A plume of tropical downpours will continue to drench areas from the Florida Keys to the southern part of the Florida Peninsula and the northern part of the Bahamas into the weekend.
The swath of tropical moisture has persisted in the wake of Tropical Storm Colin. The region is receiving more downpours in the wake of Colin, compared to when the system passed across the northern part of the peninsula on Monday.
Enough rain can fall in a short period of time to bring urban and low-lying area flooding.
The Florida downpours will focus in the vicinity of Miami, Fort Lauderdale, Fort Pierce, Fort Myers and Naples but can extend as far to the north as Tampa, Orlando and Melbourne and perhaps as far to the south as Key West.
A couple of downpours can occur as far to the east as Freeport and Nassau, Bahamas.

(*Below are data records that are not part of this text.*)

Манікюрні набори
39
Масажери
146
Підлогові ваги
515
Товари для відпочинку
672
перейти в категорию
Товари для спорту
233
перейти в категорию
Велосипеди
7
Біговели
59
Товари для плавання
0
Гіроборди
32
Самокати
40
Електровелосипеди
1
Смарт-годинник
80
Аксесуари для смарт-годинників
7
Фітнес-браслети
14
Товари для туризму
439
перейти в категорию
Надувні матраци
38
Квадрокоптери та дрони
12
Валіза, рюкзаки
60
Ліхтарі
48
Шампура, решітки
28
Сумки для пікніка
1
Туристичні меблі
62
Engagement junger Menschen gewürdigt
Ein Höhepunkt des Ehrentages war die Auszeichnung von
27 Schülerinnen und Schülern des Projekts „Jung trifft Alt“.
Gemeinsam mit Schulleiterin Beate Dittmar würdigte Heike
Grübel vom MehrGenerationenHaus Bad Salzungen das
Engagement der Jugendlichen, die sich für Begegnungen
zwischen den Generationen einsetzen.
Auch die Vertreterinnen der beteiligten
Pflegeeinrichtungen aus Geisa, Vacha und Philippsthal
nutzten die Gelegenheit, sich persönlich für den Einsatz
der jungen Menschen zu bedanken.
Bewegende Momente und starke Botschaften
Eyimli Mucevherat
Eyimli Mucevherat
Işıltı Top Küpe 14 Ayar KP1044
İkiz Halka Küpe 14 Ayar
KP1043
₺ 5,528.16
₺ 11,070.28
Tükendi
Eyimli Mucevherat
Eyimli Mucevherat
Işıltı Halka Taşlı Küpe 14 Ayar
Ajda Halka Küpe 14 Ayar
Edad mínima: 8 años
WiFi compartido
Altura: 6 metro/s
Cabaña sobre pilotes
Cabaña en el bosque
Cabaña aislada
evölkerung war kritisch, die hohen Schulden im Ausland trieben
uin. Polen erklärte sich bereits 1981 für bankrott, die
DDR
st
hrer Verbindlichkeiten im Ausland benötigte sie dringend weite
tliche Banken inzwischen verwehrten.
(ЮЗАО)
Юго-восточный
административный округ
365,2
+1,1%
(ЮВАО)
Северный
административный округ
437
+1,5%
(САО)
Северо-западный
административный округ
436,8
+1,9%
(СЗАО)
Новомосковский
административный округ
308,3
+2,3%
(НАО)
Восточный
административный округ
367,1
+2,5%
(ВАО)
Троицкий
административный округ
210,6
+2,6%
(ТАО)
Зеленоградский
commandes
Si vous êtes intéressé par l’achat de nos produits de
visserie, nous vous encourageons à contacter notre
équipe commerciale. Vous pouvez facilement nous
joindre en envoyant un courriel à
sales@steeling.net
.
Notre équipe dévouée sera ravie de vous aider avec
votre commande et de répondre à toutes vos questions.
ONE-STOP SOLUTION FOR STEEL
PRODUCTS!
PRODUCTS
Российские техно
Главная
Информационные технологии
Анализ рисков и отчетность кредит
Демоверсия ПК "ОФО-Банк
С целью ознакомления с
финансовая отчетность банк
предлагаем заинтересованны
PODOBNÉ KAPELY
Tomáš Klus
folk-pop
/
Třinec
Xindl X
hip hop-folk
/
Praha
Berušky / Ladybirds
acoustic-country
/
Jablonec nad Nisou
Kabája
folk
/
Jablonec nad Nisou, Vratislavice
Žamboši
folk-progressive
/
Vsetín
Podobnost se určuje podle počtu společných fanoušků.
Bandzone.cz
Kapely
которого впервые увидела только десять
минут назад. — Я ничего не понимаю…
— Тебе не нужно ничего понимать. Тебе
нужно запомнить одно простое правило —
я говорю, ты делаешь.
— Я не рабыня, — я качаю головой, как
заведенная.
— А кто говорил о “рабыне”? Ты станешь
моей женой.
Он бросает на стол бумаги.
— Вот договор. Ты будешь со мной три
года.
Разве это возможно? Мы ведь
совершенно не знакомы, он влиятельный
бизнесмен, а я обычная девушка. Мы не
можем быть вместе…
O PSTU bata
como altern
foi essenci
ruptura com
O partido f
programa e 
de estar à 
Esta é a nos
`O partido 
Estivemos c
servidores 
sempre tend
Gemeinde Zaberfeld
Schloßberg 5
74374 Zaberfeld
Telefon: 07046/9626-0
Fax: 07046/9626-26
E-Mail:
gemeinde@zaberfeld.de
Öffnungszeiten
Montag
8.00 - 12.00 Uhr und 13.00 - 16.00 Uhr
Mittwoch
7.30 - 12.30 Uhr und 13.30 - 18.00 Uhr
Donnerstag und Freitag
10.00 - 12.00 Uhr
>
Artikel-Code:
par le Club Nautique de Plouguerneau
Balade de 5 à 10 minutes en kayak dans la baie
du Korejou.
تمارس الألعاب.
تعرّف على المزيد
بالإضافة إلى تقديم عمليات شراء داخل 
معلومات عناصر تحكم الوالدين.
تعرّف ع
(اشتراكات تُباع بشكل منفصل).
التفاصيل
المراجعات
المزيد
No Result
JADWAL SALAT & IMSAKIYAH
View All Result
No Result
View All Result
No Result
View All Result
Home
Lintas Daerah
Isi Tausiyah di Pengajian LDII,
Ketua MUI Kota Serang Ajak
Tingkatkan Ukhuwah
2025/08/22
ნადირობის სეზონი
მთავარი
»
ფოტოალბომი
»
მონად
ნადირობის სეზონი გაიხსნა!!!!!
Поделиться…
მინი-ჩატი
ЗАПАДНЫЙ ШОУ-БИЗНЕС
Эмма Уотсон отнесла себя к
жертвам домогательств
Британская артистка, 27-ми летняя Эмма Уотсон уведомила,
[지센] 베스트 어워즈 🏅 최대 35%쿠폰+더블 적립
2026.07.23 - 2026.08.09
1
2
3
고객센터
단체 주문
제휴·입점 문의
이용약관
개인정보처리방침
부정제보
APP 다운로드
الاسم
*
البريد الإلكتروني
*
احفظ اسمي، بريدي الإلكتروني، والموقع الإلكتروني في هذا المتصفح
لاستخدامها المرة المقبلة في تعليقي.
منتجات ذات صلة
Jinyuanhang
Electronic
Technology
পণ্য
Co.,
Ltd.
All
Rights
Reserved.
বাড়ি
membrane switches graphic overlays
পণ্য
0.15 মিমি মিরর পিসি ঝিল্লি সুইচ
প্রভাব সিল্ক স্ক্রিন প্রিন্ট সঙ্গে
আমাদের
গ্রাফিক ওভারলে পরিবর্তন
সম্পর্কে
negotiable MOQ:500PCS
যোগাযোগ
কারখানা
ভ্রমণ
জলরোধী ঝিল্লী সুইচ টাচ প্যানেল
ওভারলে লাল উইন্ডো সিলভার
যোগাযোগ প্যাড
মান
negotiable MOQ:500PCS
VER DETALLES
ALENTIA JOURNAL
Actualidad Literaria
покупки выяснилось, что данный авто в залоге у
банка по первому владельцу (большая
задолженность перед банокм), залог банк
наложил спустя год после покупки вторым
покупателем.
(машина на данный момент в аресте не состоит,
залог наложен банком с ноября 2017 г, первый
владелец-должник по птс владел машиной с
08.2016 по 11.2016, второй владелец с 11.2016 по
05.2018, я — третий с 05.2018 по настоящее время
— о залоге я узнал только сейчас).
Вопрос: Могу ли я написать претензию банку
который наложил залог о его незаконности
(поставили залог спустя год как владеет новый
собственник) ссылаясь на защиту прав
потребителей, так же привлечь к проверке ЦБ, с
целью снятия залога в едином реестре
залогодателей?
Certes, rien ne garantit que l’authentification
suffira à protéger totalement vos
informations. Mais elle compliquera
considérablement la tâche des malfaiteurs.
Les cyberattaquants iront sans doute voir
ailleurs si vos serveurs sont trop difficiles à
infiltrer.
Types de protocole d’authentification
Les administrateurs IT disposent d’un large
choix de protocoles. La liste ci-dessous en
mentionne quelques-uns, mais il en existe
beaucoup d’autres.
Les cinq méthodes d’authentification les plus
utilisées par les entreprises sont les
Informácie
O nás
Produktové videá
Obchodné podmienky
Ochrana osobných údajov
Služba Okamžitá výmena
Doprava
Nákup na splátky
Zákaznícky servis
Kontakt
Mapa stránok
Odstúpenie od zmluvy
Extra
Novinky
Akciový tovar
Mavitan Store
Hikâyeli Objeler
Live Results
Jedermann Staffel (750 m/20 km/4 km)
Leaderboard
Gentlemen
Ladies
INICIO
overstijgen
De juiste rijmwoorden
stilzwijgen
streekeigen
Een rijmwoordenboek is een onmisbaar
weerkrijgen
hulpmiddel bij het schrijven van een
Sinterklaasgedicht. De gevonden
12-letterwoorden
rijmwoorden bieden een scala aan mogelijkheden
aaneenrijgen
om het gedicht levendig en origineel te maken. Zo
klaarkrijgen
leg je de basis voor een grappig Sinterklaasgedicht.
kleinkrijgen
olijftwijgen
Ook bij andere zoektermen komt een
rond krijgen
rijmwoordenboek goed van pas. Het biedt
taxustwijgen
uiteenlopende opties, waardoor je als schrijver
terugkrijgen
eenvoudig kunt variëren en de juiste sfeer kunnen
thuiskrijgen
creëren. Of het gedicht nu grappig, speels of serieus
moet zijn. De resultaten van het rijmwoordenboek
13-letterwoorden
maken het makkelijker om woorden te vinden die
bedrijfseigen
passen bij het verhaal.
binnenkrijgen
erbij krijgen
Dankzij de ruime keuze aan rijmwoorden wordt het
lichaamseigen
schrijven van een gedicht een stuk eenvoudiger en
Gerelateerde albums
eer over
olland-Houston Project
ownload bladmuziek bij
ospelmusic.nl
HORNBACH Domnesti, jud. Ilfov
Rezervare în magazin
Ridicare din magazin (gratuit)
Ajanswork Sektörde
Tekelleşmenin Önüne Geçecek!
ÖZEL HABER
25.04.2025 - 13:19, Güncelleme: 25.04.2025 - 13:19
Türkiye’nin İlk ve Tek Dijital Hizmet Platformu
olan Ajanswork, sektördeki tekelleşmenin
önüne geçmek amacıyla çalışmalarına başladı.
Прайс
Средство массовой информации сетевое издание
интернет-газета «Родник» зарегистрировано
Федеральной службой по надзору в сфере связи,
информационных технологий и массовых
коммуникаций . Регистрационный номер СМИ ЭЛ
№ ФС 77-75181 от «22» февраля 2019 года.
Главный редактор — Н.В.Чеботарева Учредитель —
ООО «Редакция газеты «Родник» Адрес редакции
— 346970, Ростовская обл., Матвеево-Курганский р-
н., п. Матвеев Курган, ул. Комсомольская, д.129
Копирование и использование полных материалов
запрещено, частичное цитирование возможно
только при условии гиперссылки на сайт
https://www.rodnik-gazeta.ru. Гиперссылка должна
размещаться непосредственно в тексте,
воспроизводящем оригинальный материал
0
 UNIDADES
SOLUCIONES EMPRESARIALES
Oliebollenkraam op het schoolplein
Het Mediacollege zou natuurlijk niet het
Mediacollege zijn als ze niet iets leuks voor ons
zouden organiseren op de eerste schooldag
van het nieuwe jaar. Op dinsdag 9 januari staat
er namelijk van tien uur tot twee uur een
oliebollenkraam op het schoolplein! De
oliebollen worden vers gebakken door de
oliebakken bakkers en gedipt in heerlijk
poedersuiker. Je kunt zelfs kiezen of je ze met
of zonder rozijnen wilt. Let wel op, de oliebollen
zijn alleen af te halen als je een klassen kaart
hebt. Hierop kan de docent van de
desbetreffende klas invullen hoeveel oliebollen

A couple of the strongest storms could bring highly localized severe weather, including strong wind gusts and a waterspout.
As a result, bathers, boaters and commuters should keep an eye out for rapidly changing weather conditions into the weekend.
Many portions of southern Florida are in need of rain. A number of locations have a rainfall deficit of 4-6 inches or 40-60 percent of normal since early March.
There is the potential for some locations to wipe out that deficit into Sunday. Rainfall of 3-6 inches could occur in part of the southern half of the Florida Peninsula over the next few days. It is possible that a couple of locations receive the bulk of this rainfall in a single downpour.
In terms of tropical development, the chance of a weak system evolving somewhere along the plume of moisture is low, but not impossible.
It is not uncommon for a tropical system to develop along an old frontal zone early in the season. Waters are warm enough to support another tropical system.
However, there is a major inhibiting factor in place.
"High wind shear extends from the central Gulf of Mexico across Florida to Bermuda and in to the northern Atlantic," according to AccuWeather Senior Meteorologist Bob Smerbeck.
The changing of the speed and direction of winds at different layers of the atmosphere is wind shear. When this difference is great, it can interfere with tropical storm formation and intensity.
"Any weak system that develops along the front, crosses Florida and moves into the southwestern part of the Atlantic Ocean will encounter this disruptive, strong wind shear," Smerbeck said.
Elsewhere, conditions are likely to remain quiet in terms of tropical development across the rest of the Atlantic basin through next week and perhaps well into the summer.
North of the tropical downpours, a sweltering heat wave from the Great Plains will build across the interior South, replacing the cool air and low humidity into this weekend.